Rather than tinkering with the details of the regulation I suggest that there needs to be an overhaul of how Arbiting is administered in England. How can it be justified for Arbiting to be artificially split between two Directorates each boasting a manager of Arbiters? Surely, an Arbiter is an Arbiter and the only distinction between one and another is their level of experience and qualification held?

Should the Chief Arbiter be appointed or should he be elected by his peers as in Chess Scotland? And, should the term he serves be limited, for the sake of argument, to 5 years?

Shouldn't the role of the Chess Arbiters' Association be officially recognised in some way since members of its leadership contribute significantly to the running of FIDE Arbiter training courses in England?

Is there really a need for a separate ECF Arbiter exam now that FIDE seminars are becoming more widely available?

Re: Arbiters (jobs for) proposal.

Posted: Sun Jun 05, 2016 4:40 pm
by Sean Hewitt
Dragoljub Sudar wrote:It is not sensible nor practical for leagues who do not have local arbiters (we don't all live in London, Birmingham, Manchester etc) to require someone living outside the area to travel some distance on a weekday night to attend a LMC meeting to resolve some petty little dispute.
I don't recall seeing that requirement being mentioned. Personally, I'm regularly called upon to rule on a local dispute (sometimes in areas I have no connection with) without having to travel anywhere, simply by using email.
Michael Flatt wrote:How can it be justified for Arbiting to be artificially split between two Directorates each boasting a manager of Arbiters? Surely, an Arbiter is an Arbiter and the only distinction between one and another is their level of experience and qualification held?
That's certainly a reasonable view. There is a difference between international and non-international arbiting but that does not necessarily necessitate two separate managers. That said, I haven't seen any practical issue with the current set up. Interestingly, the FA differentiates between grassroots referees, and those officiating in the pyramid in a very similar way to the ECF split between Home and International.
Michael Flatt wrote:Shouldn't the role of the Chess Arbiters' Association be officially recognised in some way since members of its leadership contribute significantly to the running of FIDE Arbiter training courses in England?
There are lots of organisations whose officials perform multiple roles across organisations. I don't think that means that one organisation should get involved in the business of another. Delineation in such scenarios is important.
Michael Flatt wrote:Is there really a need for a separate ECF Arbiter exam now that FIDE seminars are becoming more widely available?
I think there is. I doubt very much if a grassroots arbiter would want to learn about norm tournaments for example.
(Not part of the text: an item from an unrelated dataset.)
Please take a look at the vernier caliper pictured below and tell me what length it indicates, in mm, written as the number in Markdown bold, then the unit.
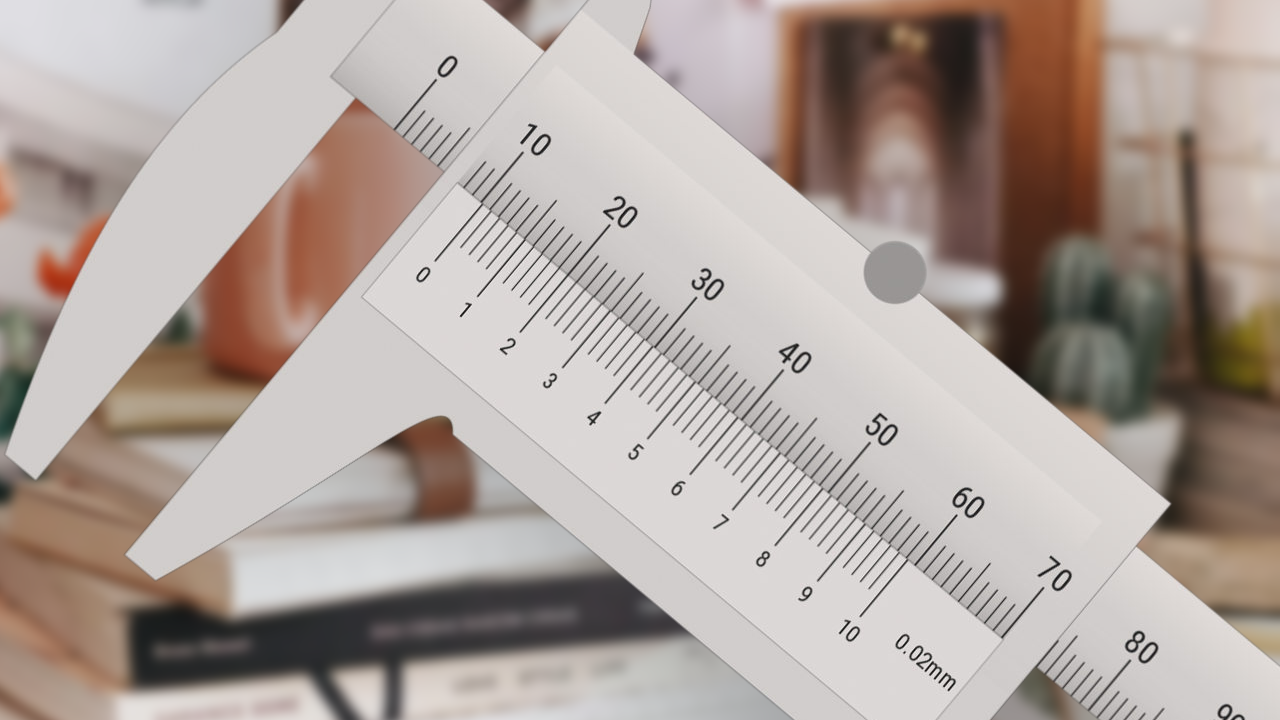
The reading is **10.2** mm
I do think (and have commented to Alex) that success in a FIDChess Arbiters' Association E seminar should negate the need to sit the ECF arbiter exam. Similarly, FIDE pairings are different to Chess Arbiters' Association pairings, which are the official pairing rules in England.

In that regard, I think that England should stop using CAA pairings as the default pairings and instead use FIDE pairings as the rest of the world does. It would allow more tournaments to use software to run their events and eliminates most arguments about pairings. If the ECF and other British federations believe CAA pairings are superior to FIDE pairings, then they should propose such changes to the Swiss Pairing commission at FIDE.